Prompt 1
Retype the RSS feed post from "My minimalistic RSS" to "feed these days.".
Prompt 2
Carry on the post about a minimalistic RSS feed setup, picking up right after its final sentence.

Provided text

########

My minimalistic RSS feed setup
A couple of years ago I started using RSS (or atom) feeds to stay up to date with websites and blogs I wanted to read. This method is more convenient than what I used before (i.e. open Firefox and open each website I want to follow in a new tab, one by one), but unfortunately not every website provides an RSS feed these days.
At first I used newsboat, but I soon started
disliking the curses interface - see also my rant on curses at the
end of this other blog post. Then I discovered
sfeed
.

########

Supplied data
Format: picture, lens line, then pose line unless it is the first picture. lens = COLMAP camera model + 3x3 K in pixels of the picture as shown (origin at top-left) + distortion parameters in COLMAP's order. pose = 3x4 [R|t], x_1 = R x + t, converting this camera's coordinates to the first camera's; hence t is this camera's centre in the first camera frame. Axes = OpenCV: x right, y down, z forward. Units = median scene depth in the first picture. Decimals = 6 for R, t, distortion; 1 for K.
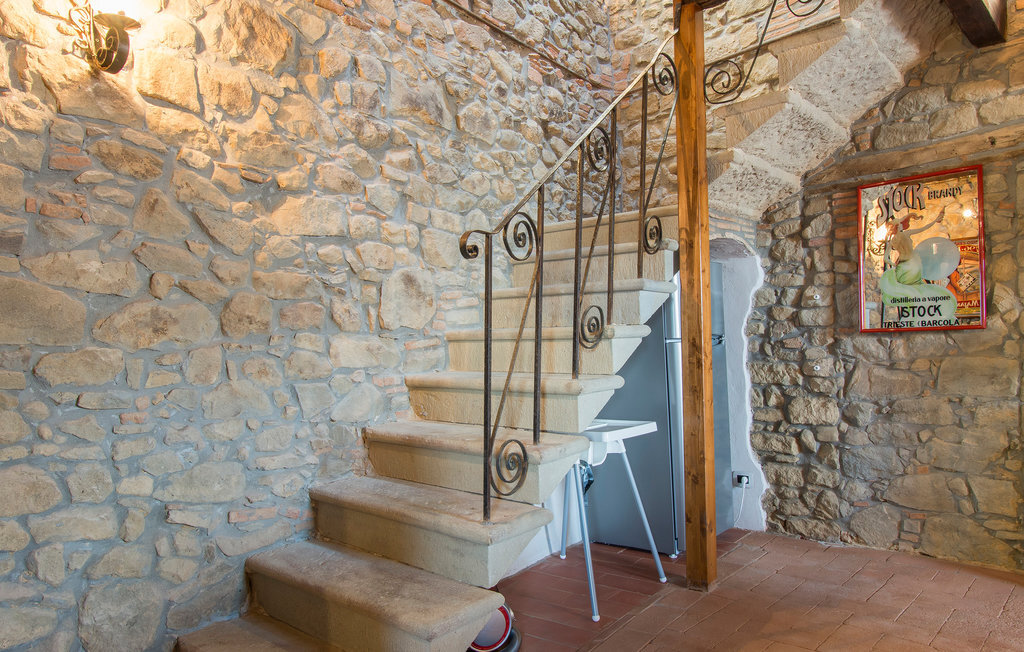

########

Your response 1
My minimalistic RSS feed setup
A couple of years ago I started using RSS (or atom) feeds to stay up to date with websites and blogs I wanted to read. This method is more convenient than what I used before (i.e. open Firefox and open each website I want to follow in a new tab, one by one), but unfortunately not every website provides an RSS feed these days.

Your response 2
sfeed
sfeed
is an extremely minimalistic RSS and atom reader: it reads
the xml content of feed file from standard input and it outputs one line per
feed item, with tab-separated timestamps, title, link and so on. This tool
comes bundled with other commands that can be combined with it, such as
sfeed_plain
, which converts the output of sfeed into something
more readable:
$ curl -L https://sebastiano.tronto.net/blog/feed.xml | sfeed | sfeed_plain
2023-06-16 02:00 UNIX text filters, part 0 of 3: regular expressions https://sebastiano.tronto.net/blog/2023-06-16-regex
2023-05-05 02:00 I had to debug C code on a smartphone https://sebastiano.tronto.net/blog/2023-05-05-debug-smartphone
2023-04-10 02:00 The big rewrite https://sebastiano.tronto.net/blog/2023-04-10-the-big-rewrite
2023-03-30 02:00 The man page reading club: dc(1) https://sebastiano.tronto.net/blog/2023-03-30-dc
2023-03-06 01:00 Resizing my website's pictures with ImageMagick and find(1) https://sebastiano.tronto.net/blog/2023-03-06-resize-pictures
...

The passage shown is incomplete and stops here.